Cette position extensive est critiquable, car :

  • elle serait contraire à la volonté du législateur qui, par l’adoption de l’article 49/1 alinéa 4 LCE, vise uniquement à défendre les intérêts des travailleurs. Or, le non-paiement des cotisations patronales est sans influence sur les droits du travailleur. Elle est également contraire à la position de la Cour de Cassation (chambre néerlandophone) dans son dernier arrêt.

 

  • La quote-part patronale des cotisations sociales ne fait pas partie de la rémunération du travailleur au sens de l’article 2 de la loi 12 avril 1965 sur la protection du travailleur.

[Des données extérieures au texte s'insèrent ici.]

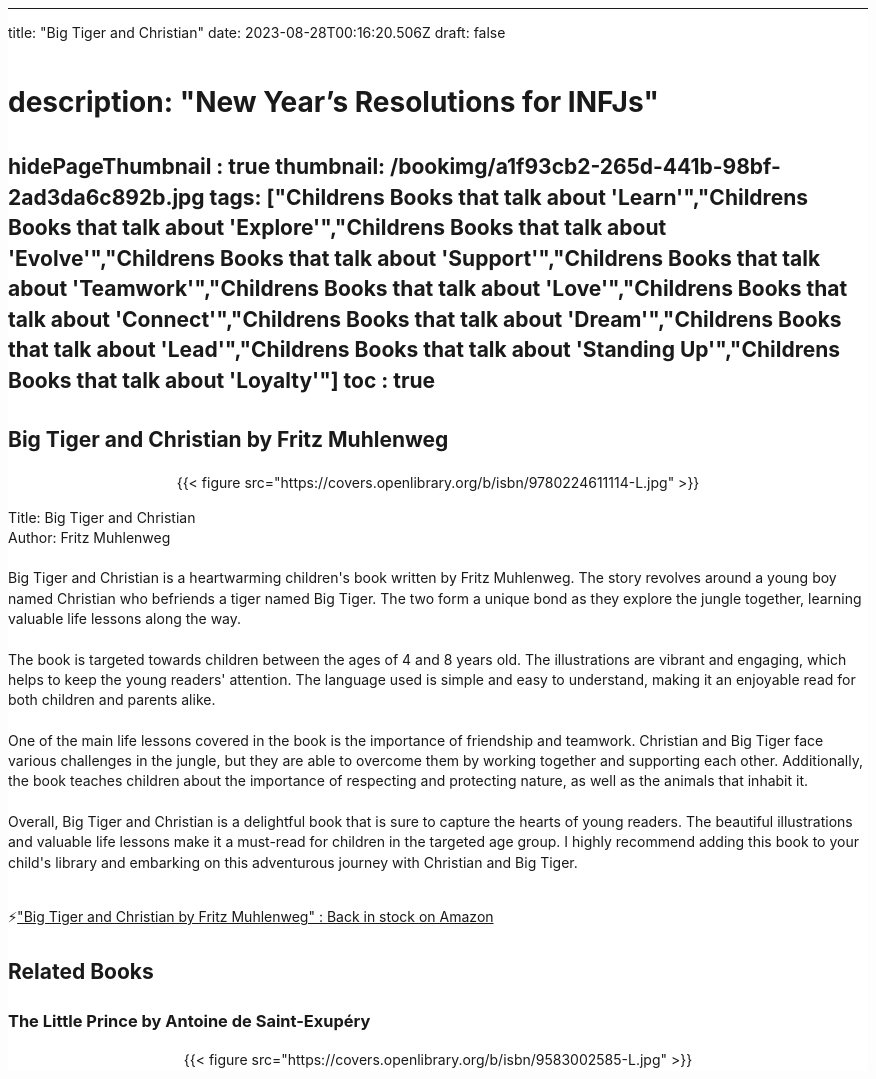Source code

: 
---
title: "Big Tiger and Christian"
date: 2023-08-28T00:16:20.506Z
draft: false
# description: "New Year’s Resolutions for INFJs"
hidePageThumbnail : true
thumbnail: /bookimg/a1f93cb2-265d-441b-98bf-2ad3da6c892b.jpg
tags: ["Childrens Books that talk about 'Learn'","Childrens Books that talk about 'Explore'","Childrens Books that talk about 'Evolve'","Childrens Books that talk about 'Support'","Childrens Books that talk about 'Teamwork'","Childrens Books that talk about 'Love'","Childrens Books that talk about 'Connect'","Childrens Books that talk about 'Dream'","Childrens Books that talk about 'Lead'","Childrens Books that talk about 'Standing Up'","Childrens Books that talk about 'Loyalty'"]
toc : true
---
## Big Tiger and Christian by Fritz Muhlenweg

<center>
{{< figure src="https://covers.openlibrary.org/b/isbn/9780224611114-L.jpg" >}}
</center>

Title: Big Tiger and Christian</br>
Author: Fritz Muhlenweg</br></br>
Big Tiger and Christian is a heartwarming children's book written by Fritz Muhlenweg. The story revolves around a young boy named Christian who befriends a tiger named Big Tiger. The two form a unique bond as they explore the jungle together, learning valuable life lessons along the way.</br></br>
The book is targeted towards children between the ages of 4 and 8 years old. The illustrations are vibrant and engaging, which helps to keep the young readers' attention. The language used is simple and easy to understand, making it an enjoyable read for both children and parents alike.</br></br>
One of the main life lessons covered in the book is the importance of friendship and teamwork. Christian and Big Tiger face various challenges in the jungle, but they are able to overcome them by working together and supporting each other. Additionally, the book teaches children about the importance of respecting and protecting nature, as well as the animals that inhabit it.</br></br>
Overall, Big Tiger and Christian is a delightful book that is sure to capture the hearts of young readers. The beautiful illustrations and valuable life lessons make it a must-read for children in the targeted age group. I highly recommend adding this book to your child's library and embarking on this adventurous journey with Christian and Big Tiger.</br></br>

<p>⚡<a id="aflink" href="https://www.amazon.com/gp/search?ie=UTF8&tag=klayu00-20&linkCode=ur2&linkId=6639bed89a8ad8dd2705e40644eb43d3&camp=1789&creative=9325&index=books&keywords=Big Tiger and Christian by Fritz Muhlenweg" class="one" target="_blank" title='"Big Tiger and Christian by Fritz Muhlenweg" : Back in stock on Amazon'>"Big Tiger and Christian by Fritz Muhlenweg" : Back in stock on Amazon</a></p>

## Related Books
### The Little Prince by Antoine de Saint-Exupéry
<center>
{{< figure src="https://covers.openlibrary.org/b/isbn/9583002585-L.jpg" >}}
</center>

Cette cotisation patronale est un effet de la loi sur la sécurité sociale des travailleurs.
  • Ce raisonnement (basé sur la théorie de l’accessoire) aboutirait à ce que toutes les créances issues d’une prestation de travail entrent dans le champ d’application de l’article 49/1 alinéa 4 LCE (par exemple, des primes d’assurance-loi impayées , …).

 

Cette loi n’a donc pas fini de faire parler d’elle en raison des imprécisions qu’elle contient et des controverses - tant en doctrine qu’en jurisprudence- qu’elle suscite. De ce fait, il devient de plus en plus périlleux pour les débiteurs et les praticiens de se lancer dans cette procédure truffée de chausse-trappes.